It sounds like you are trying to cram the piece into your head as semantic knowledge, that is to say a string of facts ("...then comes the G7 chord...").
I do not think most -- or possibly any -- accomplished musicians store whole pieces in semantic memory. They store it in procedural memory, and they store it, above all, as the series of sounds of the piece being played!
Off the top of my head, one thing you can do -- which I suspect you haven't done if you're leaning so hard on semantic memory for memorization -- is to get a recording of the piece you're trying to memorize, and then listen to it all the time. Put it on endless loop on your commute. And mentally play along as you do -- or sometimes physically play along, either at a keyboard, or on a table silently. Sing it to yourself in the shower. In doing this, you're engraving the sound of the piece into your memory, such that you can remember the piece by listening to it from memory. And that's what you should be playing from.

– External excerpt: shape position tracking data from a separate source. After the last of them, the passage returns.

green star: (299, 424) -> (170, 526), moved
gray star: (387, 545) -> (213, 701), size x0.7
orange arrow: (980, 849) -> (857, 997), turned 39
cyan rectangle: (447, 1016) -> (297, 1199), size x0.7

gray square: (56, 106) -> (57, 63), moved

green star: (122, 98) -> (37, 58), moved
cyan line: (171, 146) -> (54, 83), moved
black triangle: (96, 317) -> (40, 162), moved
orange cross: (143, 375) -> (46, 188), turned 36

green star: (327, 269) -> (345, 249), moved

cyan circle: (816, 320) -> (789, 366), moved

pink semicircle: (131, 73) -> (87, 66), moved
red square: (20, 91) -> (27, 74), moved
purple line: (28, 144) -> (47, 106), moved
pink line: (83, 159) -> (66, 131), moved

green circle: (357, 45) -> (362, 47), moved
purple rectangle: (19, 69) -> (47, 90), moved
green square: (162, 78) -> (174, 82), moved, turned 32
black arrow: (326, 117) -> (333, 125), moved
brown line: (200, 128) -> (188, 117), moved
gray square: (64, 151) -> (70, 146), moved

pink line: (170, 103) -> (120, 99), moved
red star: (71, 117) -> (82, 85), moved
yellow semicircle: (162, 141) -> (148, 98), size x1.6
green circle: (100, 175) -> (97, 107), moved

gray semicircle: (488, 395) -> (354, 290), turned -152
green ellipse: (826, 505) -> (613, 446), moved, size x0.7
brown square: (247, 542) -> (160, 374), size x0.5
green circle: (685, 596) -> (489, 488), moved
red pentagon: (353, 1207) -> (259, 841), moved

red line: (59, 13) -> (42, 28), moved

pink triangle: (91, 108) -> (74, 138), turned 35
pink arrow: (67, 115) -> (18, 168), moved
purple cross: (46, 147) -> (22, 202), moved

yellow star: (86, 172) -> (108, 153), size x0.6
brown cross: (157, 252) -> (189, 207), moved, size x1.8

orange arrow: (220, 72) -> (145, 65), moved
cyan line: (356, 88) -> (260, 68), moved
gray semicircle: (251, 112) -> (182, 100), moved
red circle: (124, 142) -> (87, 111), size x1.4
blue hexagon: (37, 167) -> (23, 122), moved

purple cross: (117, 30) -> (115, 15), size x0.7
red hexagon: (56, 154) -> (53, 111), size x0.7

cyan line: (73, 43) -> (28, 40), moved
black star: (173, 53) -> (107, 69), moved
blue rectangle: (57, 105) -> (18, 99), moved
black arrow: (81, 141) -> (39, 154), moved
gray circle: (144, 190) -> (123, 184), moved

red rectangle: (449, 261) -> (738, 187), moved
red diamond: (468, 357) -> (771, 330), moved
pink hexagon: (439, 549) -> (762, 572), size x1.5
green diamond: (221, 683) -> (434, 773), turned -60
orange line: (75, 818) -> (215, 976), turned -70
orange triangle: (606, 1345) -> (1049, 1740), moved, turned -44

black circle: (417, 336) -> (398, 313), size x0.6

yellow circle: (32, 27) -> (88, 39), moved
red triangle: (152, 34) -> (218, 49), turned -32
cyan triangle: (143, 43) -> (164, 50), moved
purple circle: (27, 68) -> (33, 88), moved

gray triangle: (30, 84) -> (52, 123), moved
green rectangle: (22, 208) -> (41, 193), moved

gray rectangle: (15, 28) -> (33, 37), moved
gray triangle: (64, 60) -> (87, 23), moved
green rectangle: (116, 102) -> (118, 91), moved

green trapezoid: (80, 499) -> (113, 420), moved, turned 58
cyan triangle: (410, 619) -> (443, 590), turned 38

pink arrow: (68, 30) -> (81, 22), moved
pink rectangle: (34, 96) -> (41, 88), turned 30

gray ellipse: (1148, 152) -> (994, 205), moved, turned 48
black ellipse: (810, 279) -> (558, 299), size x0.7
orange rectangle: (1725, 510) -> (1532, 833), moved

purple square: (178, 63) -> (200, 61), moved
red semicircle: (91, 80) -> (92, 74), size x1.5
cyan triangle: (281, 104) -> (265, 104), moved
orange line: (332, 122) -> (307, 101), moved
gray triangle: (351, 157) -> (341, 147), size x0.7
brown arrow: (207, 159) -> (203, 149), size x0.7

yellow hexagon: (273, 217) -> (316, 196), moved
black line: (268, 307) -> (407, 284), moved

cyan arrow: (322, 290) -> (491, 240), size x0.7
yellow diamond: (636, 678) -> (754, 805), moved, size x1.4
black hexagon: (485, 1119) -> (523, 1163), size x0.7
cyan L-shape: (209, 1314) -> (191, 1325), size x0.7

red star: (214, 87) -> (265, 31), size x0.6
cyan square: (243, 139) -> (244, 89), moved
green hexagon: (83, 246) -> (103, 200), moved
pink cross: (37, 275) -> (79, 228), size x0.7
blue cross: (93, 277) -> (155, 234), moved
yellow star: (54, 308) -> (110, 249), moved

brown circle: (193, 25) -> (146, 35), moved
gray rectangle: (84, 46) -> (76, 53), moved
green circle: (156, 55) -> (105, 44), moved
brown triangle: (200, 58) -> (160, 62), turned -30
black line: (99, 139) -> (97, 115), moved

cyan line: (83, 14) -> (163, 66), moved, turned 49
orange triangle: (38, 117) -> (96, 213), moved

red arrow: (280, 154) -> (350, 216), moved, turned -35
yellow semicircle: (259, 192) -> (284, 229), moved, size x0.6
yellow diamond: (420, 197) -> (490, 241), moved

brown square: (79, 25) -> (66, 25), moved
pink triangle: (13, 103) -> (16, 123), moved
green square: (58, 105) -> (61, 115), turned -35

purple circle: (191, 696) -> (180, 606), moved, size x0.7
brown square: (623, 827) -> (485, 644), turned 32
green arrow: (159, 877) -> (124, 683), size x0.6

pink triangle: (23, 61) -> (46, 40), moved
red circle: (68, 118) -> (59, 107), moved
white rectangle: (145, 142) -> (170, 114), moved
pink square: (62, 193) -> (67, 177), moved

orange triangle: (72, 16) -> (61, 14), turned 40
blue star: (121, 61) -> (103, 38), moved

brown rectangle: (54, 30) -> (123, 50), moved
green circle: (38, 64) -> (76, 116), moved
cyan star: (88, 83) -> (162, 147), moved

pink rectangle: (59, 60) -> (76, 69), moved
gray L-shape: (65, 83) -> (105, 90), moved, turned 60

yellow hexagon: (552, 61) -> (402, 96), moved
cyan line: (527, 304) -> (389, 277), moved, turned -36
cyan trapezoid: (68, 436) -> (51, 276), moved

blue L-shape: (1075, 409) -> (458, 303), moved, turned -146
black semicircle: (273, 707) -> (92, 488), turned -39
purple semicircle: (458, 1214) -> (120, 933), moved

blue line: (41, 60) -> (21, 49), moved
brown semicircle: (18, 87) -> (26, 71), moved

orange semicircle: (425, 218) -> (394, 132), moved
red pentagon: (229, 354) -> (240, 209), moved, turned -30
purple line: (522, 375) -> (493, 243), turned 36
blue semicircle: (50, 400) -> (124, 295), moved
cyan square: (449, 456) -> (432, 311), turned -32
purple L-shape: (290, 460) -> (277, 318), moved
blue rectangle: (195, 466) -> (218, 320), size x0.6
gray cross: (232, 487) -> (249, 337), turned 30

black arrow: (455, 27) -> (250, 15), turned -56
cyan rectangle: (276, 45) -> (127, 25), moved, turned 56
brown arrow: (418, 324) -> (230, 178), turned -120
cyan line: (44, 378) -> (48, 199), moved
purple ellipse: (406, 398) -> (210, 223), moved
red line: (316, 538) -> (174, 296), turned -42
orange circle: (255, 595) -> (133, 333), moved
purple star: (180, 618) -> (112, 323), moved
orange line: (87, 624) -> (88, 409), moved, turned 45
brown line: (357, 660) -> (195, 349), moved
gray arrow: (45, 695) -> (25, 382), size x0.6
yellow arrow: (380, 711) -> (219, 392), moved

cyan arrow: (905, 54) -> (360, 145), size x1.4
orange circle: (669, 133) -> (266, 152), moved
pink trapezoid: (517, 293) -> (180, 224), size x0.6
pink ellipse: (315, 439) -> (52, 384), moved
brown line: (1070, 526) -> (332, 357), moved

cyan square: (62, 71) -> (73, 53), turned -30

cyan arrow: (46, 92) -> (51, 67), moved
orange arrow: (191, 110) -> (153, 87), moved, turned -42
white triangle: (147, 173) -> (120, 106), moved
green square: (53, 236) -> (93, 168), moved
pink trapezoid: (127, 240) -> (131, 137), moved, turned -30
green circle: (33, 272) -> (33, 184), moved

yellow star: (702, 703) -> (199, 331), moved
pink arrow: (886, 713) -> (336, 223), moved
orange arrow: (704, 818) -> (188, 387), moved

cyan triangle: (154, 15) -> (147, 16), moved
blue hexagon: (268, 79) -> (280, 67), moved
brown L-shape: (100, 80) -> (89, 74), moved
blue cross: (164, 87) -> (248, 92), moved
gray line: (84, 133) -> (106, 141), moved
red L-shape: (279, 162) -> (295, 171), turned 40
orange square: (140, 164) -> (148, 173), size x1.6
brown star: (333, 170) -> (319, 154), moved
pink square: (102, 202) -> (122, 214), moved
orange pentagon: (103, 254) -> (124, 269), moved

If you can't find a commercial recording, you can record yourself playing it; even yourself playing slowly, or poorly, can be better than no reference recording at all.
And I'd like to add, this is the sort of memorization which pays dividends in expressiveness and interpretation. Music is not a string of facts, even if that's how midi works. Music is sounds, and ultimately you need to experience the music as sounds and engage with it directly that way. To make music you have to free yourself from the score (or at least, it's vastly easier for most people to do so) and from the representation of the sounds as marks on paper or letter names or solfege or any other mere conceptual allusion to the actual sounds which comprise the piece. These things, phrases like "G7 chord of three notes", they are names for these sounds, but not the sounds themselves, they are the signs but not the signifieds, they are pointers, not the values. You must engage directly with the values -- the sounds -- themselves, to inhabit them and bring them to life.
And probably to remember them at all in the first place.